The BBC has appointed the former editor of the left-wing HuffPost UK, who shared social media posts critical of Brexit and Boris Johnson, despite the corporation’s new director-general Tim Davie having said impartiality and representing the views of all Britons should be prioritised.

The BBC confirmed on Wednesday that Jess Brammar, who has worked for ITN, HuffPost, and on BBC programmes Newsnight and Question Time, had been appointed as the new executive news editor for BBC News Channel and BBC World News, despite, as its own article admits, “an impartiality row over her old tweets”.

In the now-deleted Twitter posts, Brammar, who had been the editor-in-chief of HuffPost UK until April of this year, had compared Brexit to the American TV series Better Call Saul, “but less funny or interesting or enjoyable” and made other remarks critical of Prime Minister Johnson.

Brammar was also one of the major editors of the left-wing press, along with the heads of the Financial Times and The Guardian, to condemn the Society of Editors in March because it had said, while still under the leadership of its chief executive Ian Murray, that Meghan and Prince Harry were wrong to attack the British press and claim it was bigotted. Murray was later forced to resign following massive pressure from his peers for defending his industry against accusations of racism.

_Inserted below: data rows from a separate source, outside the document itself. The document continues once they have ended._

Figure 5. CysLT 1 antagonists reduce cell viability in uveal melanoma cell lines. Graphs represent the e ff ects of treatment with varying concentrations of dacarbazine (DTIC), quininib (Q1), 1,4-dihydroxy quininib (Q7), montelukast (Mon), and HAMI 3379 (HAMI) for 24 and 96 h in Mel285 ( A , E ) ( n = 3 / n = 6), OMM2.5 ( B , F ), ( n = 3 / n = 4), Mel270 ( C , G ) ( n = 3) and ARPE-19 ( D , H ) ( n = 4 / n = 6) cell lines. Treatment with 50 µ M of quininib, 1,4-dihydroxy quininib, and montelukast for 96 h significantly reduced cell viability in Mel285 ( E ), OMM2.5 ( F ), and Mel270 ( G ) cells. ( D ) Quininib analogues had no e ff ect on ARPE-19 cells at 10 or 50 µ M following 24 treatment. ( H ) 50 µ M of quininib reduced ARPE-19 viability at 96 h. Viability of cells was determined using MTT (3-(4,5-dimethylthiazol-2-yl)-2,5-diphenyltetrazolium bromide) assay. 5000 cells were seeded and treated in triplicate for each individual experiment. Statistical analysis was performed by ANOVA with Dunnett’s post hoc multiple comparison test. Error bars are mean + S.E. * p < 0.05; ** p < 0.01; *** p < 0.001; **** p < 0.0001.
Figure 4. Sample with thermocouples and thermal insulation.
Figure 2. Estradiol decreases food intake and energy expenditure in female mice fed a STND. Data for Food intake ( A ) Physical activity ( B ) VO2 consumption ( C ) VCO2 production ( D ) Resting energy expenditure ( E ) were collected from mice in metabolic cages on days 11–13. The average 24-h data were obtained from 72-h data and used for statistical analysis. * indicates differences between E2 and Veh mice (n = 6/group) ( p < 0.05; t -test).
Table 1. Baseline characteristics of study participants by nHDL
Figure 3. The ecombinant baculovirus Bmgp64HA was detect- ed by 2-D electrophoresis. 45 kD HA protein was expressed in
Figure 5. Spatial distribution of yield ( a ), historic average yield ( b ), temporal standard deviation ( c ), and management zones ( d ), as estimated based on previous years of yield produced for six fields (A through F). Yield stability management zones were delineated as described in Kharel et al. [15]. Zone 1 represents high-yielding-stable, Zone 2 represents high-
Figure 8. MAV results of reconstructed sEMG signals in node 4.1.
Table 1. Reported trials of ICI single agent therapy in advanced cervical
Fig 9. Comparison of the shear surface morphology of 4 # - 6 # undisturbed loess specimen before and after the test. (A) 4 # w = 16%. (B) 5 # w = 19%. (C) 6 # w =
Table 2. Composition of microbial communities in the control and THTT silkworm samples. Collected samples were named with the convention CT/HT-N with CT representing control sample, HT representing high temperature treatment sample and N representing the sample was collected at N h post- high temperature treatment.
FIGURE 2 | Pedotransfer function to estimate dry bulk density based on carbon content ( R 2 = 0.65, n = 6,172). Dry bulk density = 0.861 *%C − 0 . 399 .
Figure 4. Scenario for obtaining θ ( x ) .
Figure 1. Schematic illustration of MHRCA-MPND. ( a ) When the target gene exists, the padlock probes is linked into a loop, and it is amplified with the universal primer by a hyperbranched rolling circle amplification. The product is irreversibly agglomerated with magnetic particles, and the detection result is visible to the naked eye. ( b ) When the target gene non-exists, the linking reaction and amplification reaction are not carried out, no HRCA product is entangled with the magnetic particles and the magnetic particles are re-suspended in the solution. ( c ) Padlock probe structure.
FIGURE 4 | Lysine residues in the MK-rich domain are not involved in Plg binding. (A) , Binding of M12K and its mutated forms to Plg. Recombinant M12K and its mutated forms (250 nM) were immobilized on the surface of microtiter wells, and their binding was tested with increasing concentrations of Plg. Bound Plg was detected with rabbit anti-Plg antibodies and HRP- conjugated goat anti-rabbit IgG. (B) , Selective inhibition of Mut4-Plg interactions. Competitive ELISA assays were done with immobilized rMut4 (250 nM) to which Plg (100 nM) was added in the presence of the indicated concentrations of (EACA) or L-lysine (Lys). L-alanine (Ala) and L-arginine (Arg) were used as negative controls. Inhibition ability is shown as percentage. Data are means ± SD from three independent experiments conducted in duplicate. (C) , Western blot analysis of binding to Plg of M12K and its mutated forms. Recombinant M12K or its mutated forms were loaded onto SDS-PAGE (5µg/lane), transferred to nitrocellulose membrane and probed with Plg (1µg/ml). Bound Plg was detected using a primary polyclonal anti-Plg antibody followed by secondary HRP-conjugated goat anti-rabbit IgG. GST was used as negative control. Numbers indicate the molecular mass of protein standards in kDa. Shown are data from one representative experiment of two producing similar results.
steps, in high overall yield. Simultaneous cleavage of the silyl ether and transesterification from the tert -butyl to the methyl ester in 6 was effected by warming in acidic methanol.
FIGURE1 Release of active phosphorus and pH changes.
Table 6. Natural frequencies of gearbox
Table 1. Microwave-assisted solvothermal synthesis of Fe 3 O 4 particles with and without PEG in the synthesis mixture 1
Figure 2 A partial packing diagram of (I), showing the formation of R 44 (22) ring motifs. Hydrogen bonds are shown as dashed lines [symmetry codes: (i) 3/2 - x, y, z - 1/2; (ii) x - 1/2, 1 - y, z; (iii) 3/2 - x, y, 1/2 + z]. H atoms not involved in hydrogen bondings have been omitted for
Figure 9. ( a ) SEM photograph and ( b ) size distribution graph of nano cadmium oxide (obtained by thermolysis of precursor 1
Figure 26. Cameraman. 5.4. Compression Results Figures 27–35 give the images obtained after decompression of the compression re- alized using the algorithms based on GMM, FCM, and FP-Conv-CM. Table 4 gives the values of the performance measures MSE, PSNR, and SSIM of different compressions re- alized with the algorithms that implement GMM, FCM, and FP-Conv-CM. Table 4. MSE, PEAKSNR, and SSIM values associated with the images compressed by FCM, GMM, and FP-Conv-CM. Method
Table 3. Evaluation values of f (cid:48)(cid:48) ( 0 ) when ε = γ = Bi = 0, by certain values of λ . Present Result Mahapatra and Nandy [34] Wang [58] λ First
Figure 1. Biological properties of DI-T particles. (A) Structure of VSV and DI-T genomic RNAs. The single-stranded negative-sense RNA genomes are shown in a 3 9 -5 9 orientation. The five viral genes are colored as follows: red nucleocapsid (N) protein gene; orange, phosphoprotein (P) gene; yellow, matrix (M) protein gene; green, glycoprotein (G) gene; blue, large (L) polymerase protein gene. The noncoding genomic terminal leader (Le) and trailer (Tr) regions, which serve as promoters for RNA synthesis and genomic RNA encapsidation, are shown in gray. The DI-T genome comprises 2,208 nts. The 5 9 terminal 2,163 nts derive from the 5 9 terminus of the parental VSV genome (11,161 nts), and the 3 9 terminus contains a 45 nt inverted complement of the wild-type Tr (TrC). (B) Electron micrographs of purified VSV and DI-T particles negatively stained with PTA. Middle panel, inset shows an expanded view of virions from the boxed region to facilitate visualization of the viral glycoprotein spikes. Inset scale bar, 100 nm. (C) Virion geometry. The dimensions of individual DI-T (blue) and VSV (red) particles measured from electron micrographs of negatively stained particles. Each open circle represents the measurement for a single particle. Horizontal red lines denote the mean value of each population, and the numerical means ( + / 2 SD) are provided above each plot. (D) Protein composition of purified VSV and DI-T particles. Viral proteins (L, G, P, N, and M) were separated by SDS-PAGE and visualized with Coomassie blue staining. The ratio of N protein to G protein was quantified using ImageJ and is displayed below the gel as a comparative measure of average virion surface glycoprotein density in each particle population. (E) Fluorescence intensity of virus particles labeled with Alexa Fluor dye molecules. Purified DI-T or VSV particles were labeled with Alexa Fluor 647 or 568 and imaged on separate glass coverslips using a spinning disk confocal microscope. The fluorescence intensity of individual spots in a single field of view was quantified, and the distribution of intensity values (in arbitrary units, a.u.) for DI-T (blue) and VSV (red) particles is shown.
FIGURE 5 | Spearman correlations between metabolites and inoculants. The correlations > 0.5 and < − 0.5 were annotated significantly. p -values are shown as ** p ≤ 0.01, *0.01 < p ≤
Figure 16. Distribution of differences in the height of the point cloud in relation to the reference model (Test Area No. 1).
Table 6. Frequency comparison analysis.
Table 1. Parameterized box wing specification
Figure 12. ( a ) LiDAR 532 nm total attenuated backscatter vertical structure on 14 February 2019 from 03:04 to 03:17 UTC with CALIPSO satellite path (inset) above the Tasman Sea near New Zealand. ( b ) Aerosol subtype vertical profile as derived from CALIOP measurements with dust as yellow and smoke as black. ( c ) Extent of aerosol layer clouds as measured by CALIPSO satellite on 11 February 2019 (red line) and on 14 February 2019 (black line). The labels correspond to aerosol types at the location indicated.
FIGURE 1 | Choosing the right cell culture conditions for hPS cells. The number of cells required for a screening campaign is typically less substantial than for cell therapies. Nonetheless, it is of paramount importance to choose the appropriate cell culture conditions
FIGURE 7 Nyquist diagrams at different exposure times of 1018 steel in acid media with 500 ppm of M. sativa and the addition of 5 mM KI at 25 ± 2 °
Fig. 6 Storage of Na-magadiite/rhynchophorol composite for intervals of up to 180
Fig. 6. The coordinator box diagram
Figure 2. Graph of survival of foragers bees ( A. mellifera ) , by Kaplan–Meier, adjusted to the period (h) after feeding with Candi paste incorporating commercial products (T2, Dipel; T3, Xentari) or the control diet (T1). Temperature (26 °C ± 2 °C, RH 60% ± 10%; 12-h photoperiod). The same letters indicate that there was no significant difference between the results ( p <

Leader of the House of Commons Jacob Rees-Mogg had said in July that the prospect of the BBC hiring Brammar “damages the whole perception” of impartiality, saying: “People like Laura Kuenssberg make their professional reputations on being completely impartial. Then the BBC management goes off and starts suggesting it should hire someone from a left-wing outlet, and that damages the whole perception of independence and impartiality at the BBC.”

However, the BBC’s Director-General, Tim Davie, defended Brammar’s appointment, telling the Royal Television Society’s Cambridge Convention that all BBC journals must leave their politics “at the door”, adding: “I think we’re in dangerous territory if previous political positions, tweets, goodness knows what else, rule you out from BBC jobs.”

“We have been clear, when it comes to the BBC you leave that behind and you absolutely deliver impartial coverage and that is what we are here to do,” Davie said.

“For all of us who do have concerns about the way the BBC has been going, bring it on. Just get more like her. That will hasten its demise even quicker,” Tory MP Craig Mackinlay told MailOnline.

The BBC has come under massive criticism in recent years in relation to accusations of metropolitan-liberal bias. Members of the public have also increasingly become disillusioned with having to pay the TV licence — effectively a tax for watching live broadcasts — to fund the BBC, with a poll from June 2020 finding 50 per cent of Britons wanted the licence to come to an end, and for the broadcaster to fund itself through a subscription or advertising.

Another survey from 2019 found a lack of trust in the broadcaster, with a plurality, 48 per cent to 44 per cent, saying they did not trust BBC journalists to tell the truth.

Indeed, research in recent years by the think tank Civitas and News-Watch claimed in their analyses that BBC Radio 4’s flagship radio news programme Today had suppressed Eurosceptic opinions in favour those that backed membership of the European Union.

The intensity of accusations came to a head in the summer of 2020, both over criticisms of the BBC’s apparent sympathetic coverage of the Marxist Black Lives Matter protests — at one point downplaying one demonstration that saw 27 police officers injured as “largely peaceful” — which gave energy to the #DefundThe BBC campaign, and the threat to make substantial changes to the patriotic classical music event the Last Night of the Proms, moves that were later reversed follow massive public backlash.